After some four decades tucked away in a subterranean corner of Cal State Long Beach, the Daily 49er is finally heading to higher ground.
In the coming weeks, the campus newspaper of record will be leaving its longtime home in the Social Sciences/Public Administration Building basement and moving to another spot in the Language Arts buildings on Upper Campus, closer to the library and closer to more throngs of CSULB life.
To many, this change may seem insignificant.
But to 49er staffers, and generations of alumni who worked there, it’s the end of an era.
With genuine affection, we’ve called our newsroom “The Dungeon.”
Since the 1970s, the 49er’s news and business staffers have gotten the job done in the basement of the SSPA Building, a place where the sun never shines because there are no windows, where cell phones rarely get a signal because the walls are too thick and where rain seeps through the ceiling before sputtering onto work desks, piles of old newspapers and into strategically placed trash cans (so the floor won’t get wet).
In The Dungeon, we were young journalists willingly trapped by deadlines and bound to our jobs of producing the best content we could.
Our newsroom’s below-ground stature was perhaps the least of its charms. The Dungeon also contained not one, but two manholes (the same kind found on Bellflower Boulevard).
And, like any good newsroom, the 49er’s newsroom also contained piles of junk in the corners, dingy furniture and random assortments – awards, posters, old issues, a map of the United States – pasted on the walls.
Even the editor in chief’s office wasn’t spared from hosting piles of junk.
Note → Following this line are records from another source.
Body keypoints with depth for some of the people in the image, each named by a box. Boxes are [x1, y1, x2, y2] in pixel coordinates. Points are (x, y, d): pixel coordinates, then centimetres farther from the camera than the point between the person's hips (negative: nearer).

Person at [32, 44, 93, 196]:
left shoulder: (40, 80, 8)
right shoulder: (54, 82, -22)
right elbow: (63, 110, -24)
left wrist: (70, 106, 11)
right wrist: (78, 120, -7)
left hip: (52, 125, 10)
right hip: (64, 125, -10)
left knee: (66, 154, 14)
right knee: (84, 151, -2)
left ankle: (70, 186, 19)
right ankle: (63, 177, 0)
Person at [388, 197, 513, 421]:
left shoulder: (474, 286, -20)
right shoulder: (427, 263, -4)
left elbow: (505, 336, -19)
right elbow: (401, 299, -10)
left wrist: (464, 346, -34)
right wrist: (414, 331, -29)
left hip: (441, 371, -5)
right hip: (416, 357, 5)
It contained storage closets with years work of stuff (trash) that got jammed in there over the years. When I was editor, it even contained a safe. No one knew the combo.
Journalists and their newsrooms have a peculiar relationship. We seem to like our workplaces scrappy and full of character, much like the characters who run the paper. I can tell you scrappy details of nearly every place I’ve worked.
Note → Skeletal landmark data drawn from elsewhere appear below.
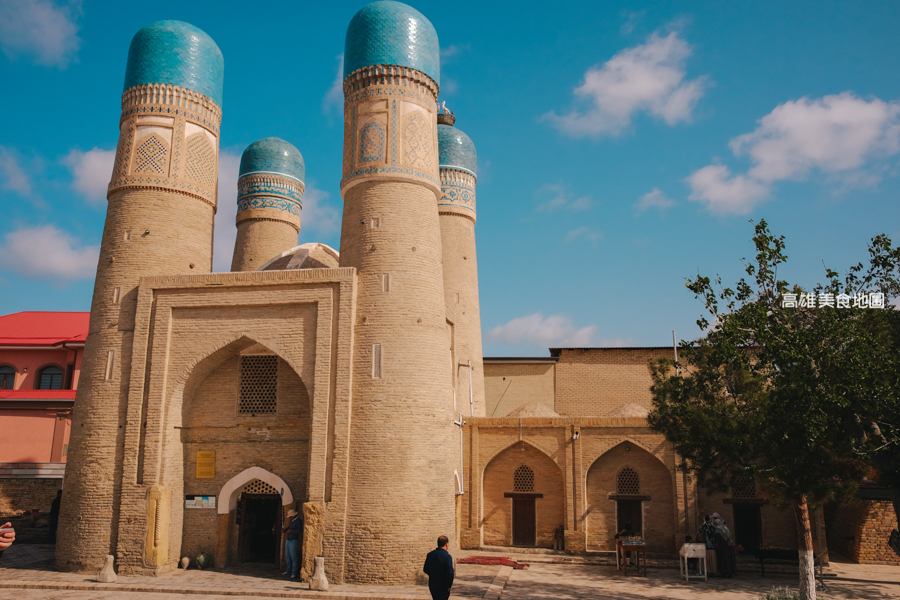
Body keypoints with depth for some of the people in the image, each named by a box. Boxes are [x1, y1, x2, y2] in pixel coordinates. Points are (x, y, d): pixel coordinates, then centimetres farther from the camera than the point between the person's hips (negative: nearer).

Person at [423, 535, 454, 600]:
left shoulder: (430, 554, 0)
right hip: (443, 587, -6)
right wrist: (449, 586, -10)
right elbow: (450, 573, -23)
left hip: (432, 585, 6)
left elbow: (426, 569, 9)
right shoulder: (447, 556, -19)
Our irreverent selves seem bound to the irreverent, erratic lifestyle that comes with chronicling the day’s events.
On Tuesday, I visited the 49er with another colleague from my time at CSULB. We were there to say goodbye to the place during a little party the 49er staff planned. Like the periodic rain that threatens flood into the newsroom, the memories flooded back to us when we wandered back into our old subterranean stomping grounds.
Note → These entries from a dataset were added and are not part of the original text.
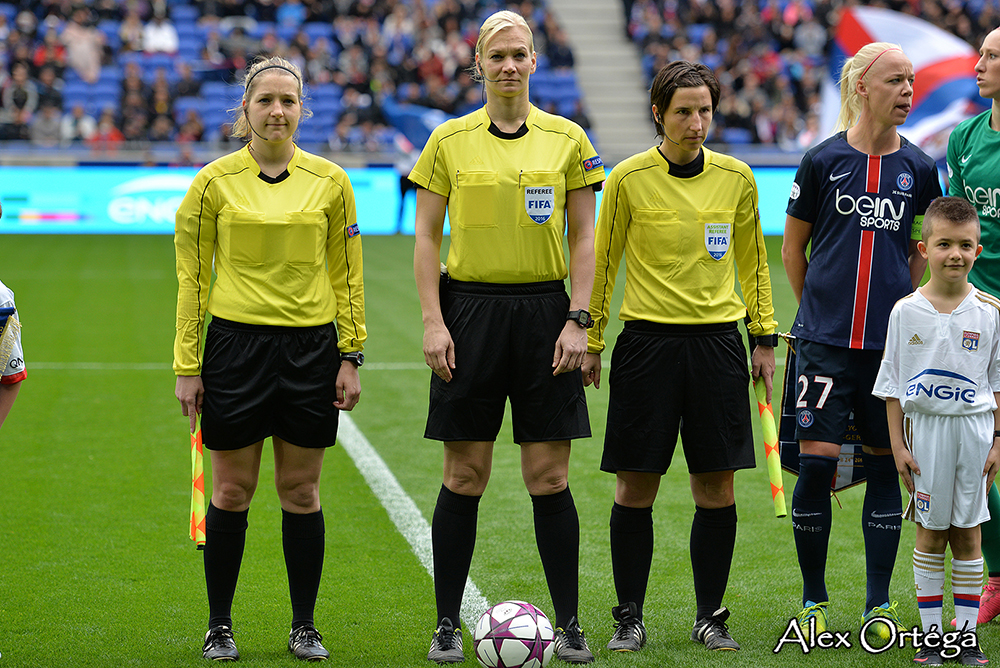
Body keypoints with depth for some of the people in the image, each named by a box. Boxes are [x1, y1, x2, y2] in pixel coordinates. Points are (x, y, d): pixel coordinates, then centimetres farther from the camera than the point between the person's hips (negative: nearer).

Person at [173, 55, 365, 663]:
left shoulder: (330, 181, 4)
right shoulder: (215, 182, 0)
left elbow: (347, 276, 9)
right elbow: (192, 277, 3)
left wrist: (351, 357, 3)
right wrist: (186, 365, -1)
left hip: (310, 347, 1)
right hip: (235, 343, -1)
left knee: (301, 491, 5)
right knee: (232, 491, 3)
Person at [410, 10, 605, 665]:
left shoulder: (567, 138, 4)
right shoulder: (449, 140, 3)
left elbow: (583, 236, 5)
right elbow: (426, 236, 4)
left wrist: (578, 320, -3)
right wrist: (433, 322, -5)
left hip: (544, 310, 0)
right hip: (470, 310, 0)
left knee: (550, 477, 0)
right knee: (465, 476, 1)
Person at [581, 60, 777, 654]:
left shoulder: (736, 178, 5)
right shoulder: (628, 179, -2)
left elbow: (753, 262, 15)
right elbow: (602, 264, 6)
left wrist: (765, 337, 11)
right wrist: (590, 343, 4)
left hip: (718, 341, 2)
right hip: (647, 341, -2)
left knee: (717, 487, 2)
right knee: (636, 487, 0)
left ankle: (710, 616, 14)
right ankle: (630, 618, 11)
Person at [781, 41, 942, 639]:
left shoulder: (919, 168, 5)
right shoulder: (823, 161, -2)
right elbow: (793, 246, 10)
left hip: (892, 342, 2)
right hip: (826, 341, -2)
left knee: (886, 466, 5)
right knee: (816, 462, -5)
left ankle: (880, 603, 14)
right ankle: (815, 600, 10)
I have many fond memories of my time at the 49er, which amounted to more than three years of being there nearly every day and even during the summer breaks.
One of those memories, however, is threatened to be lost.
It’s a giant horseshoe-shaped table that likely dates back to the 1960s, perhaps earlier. It’s a wooden table like what newspapers used to have when proofreading was done manually with paper and pencil, before computers. The “rim” editors would sit along the table’s edge and pass stories around before sending them to the final editor, known as the “slot,” who was seated inside.
Over the years, the table has been decorated with past 49er issues. Many staffers have left their mark by signing it.
I’m told the table is so large that it won’t fit in the new newsroom.
Please help save this essential part of 49er history by finding a new campus home for the “U Table,” so new generations of students can use it and appreciate its strong ties to campus history.
I may even volunteer to help move it. It’s going to be a hell of a job getting it through the door.
BRADLEY ZINT, class of 2008, is a former 49er staffer and a member of its board of directors.
Ha! Good news, I guess. I worked on the Daily 49er from 1981-83, give or take a few weeks or semesters. As a photojournalism student the basement was a great place, as we had huge facilities and private rooms the Chief Photographer and the Photo Editor had control of. I can recall at least two different people getting it on there; I wan’t one of them.
The horseshoe desk is classic, I wish I had a place for it. The piles of newspaper and junk. Back then we had IBM Selectric typewriters (sp?), pica poles, sizing wheels, grease pencils and all the old classic stuff.
Many more memories were had there. Oddly, one that has always stuck in my head was when someone nailed a cockroach to the floor in the editor’s office. It lived for three weeks.
Old journalists die hard, eh? It’s a good time to move upstairs.